When Seattle traded a 2010 second-round pick and a 2011 third-round pick to San Diego for a 2010 third-round selection and career backup QB Charlie Whitehurst (and agreed to pay him about $5 million a year to make him the signal-caller of the future), it was a surprise.
Consider: Whitehurst has spent his four years in the NFL as a backup to Chargers QB Philip Rivers, and he’s made exactly zero passing attempts in a regular-season game. He’s not shown that he’s a high-level NFL QB who eventually can replace Matt Hasselbeck. He’s not shown he’s better than J.P. Losman, who spent last year in the UFL before signing with Seattle but was a starter for most of his five seasons in Buffalo.

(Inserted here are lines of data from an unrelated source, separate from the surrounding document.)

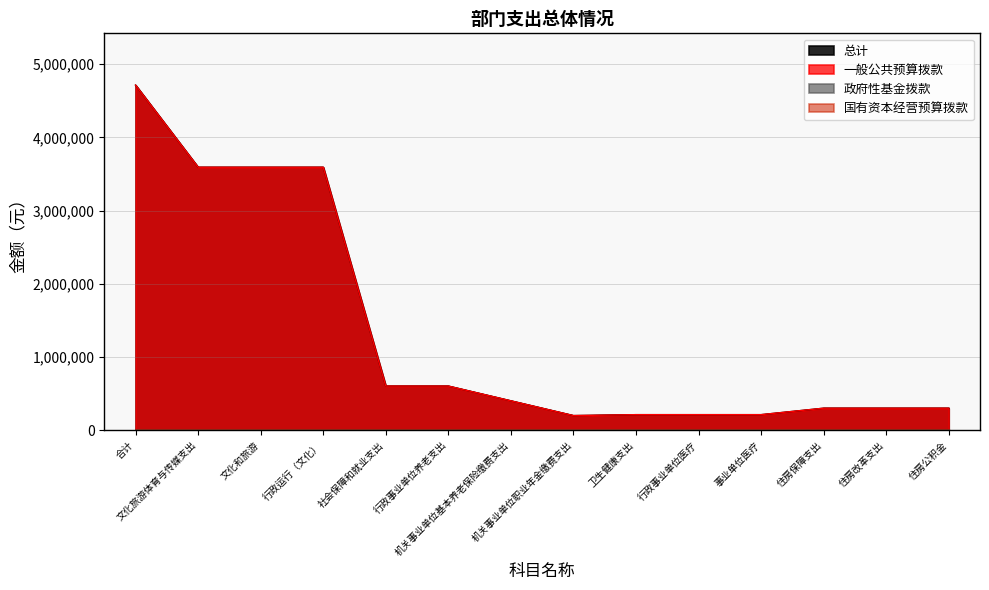

True or false: 总计 and 一般公共预算拨款 cross at least once.

False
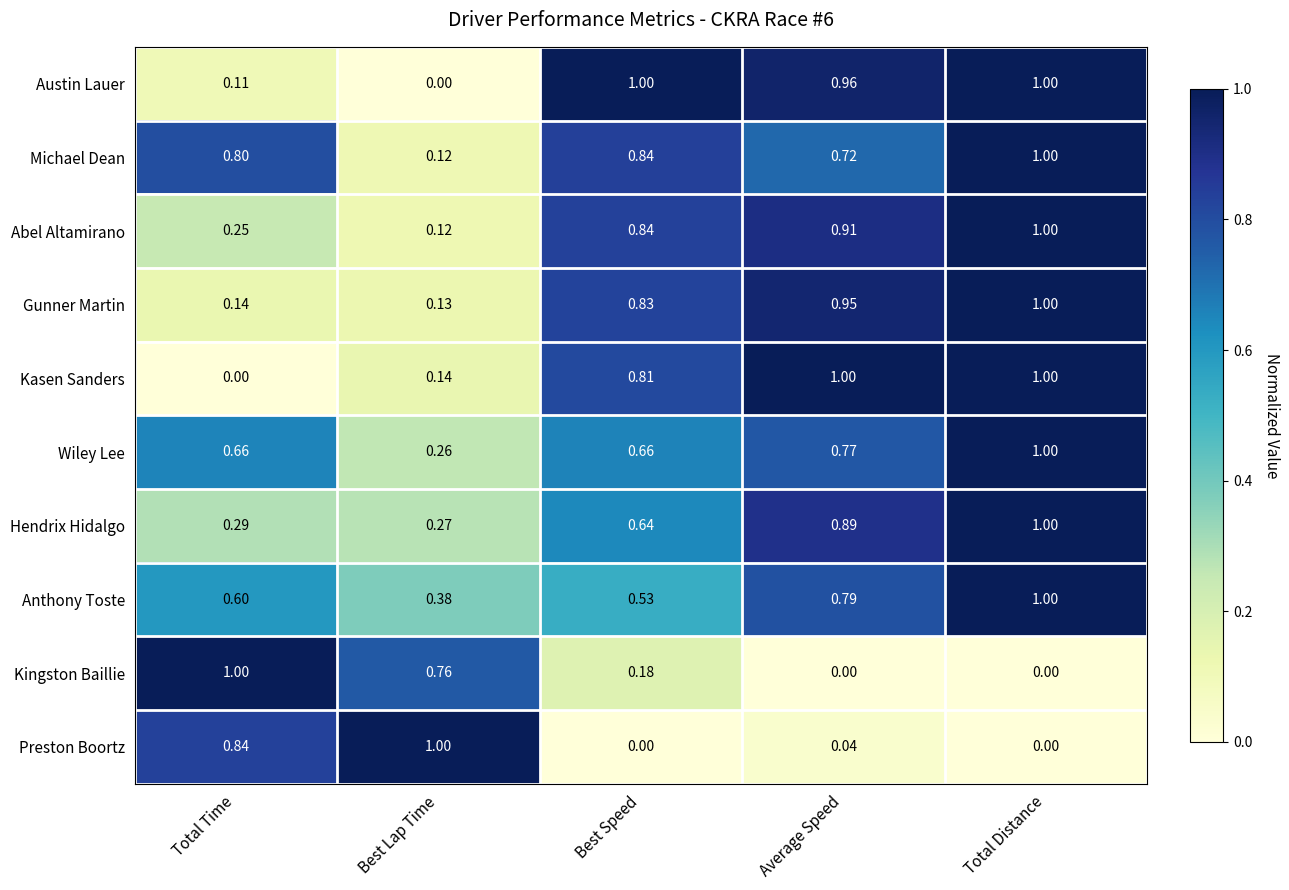

How many series are shown in this chart?

10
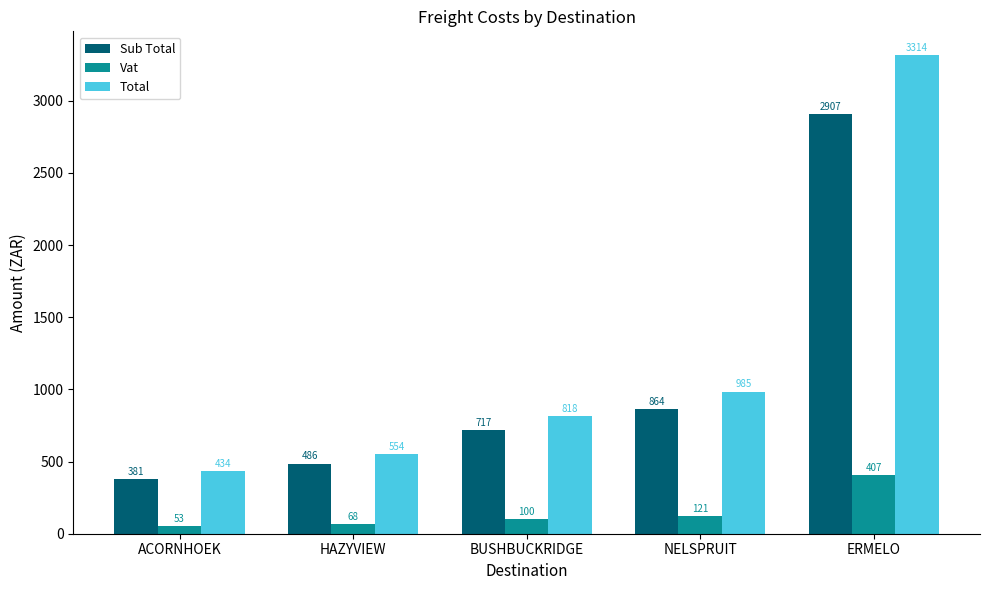

What are all the series names shown in the legend?

Sub Total, Vat, Total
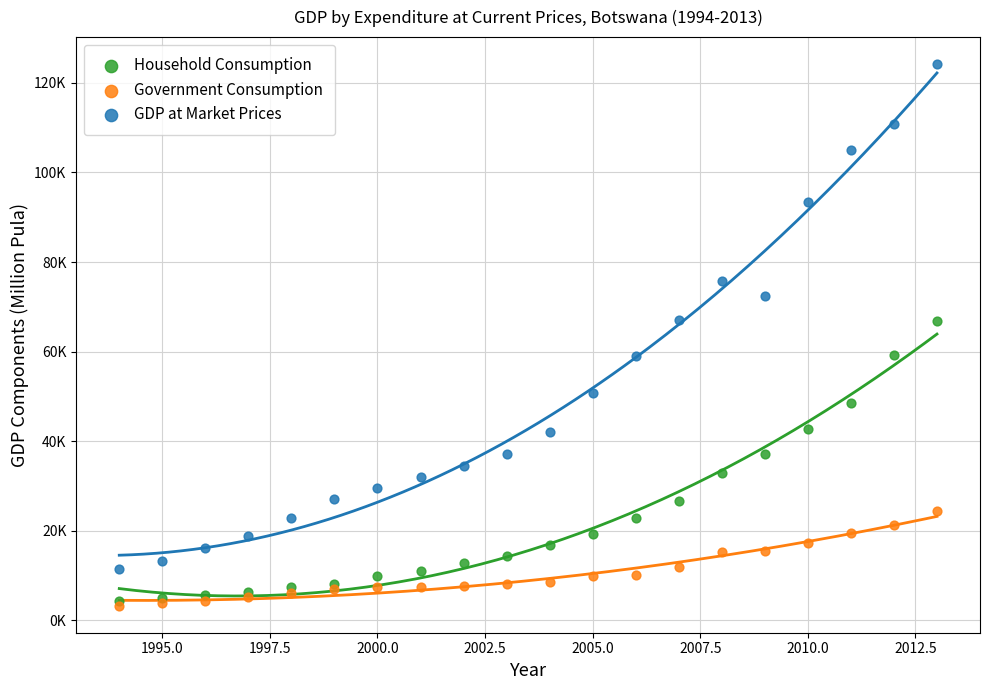

What are all the series names shown in the legend?

Household Consumption, Government Consumption, GDP at Market Prices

Yes, Whitehurst is tall and athletic. Yes, he has a big-time arm. Yes, Seattle’s coaches and front office personnel say they see a big upside to him – coach Pete Carroll has even hinted that he could compete with Hasselbeck for the starting role. But honestly, I was never that impressed with him when I saw him live a few times during his years at Clemson (less than 60 percent completion percentage during his career and 49 touchdowns to 46 interceptions).
So, I ask: if he wasn't that spectacular in the ACC, how's he going to be the Seahawks QB of the future?
During Seattle’s mini-camp this week, Whitehurst had mixed results.
In a Tacoma News-Tribune blog post from Eric D. Williams on Tuesday, he wrote that Losman is “far closer to being a game-ready productive quarterback than Whitehurst.” Williams cites Losman’s arm and his experience. Whitehurst has the arm as well; just not the experience.
Yet, in a blog post today for the Seattle Times , Danny O’Neil wrote that, on the final day of mini-camp, Whitehurst looked as impressive as he’s been since he put on a Seattle uniform.
So, who knows? We ask you this, though. Will the guy making $5 million be the third-string QB? Or will it be the guy making $630,000?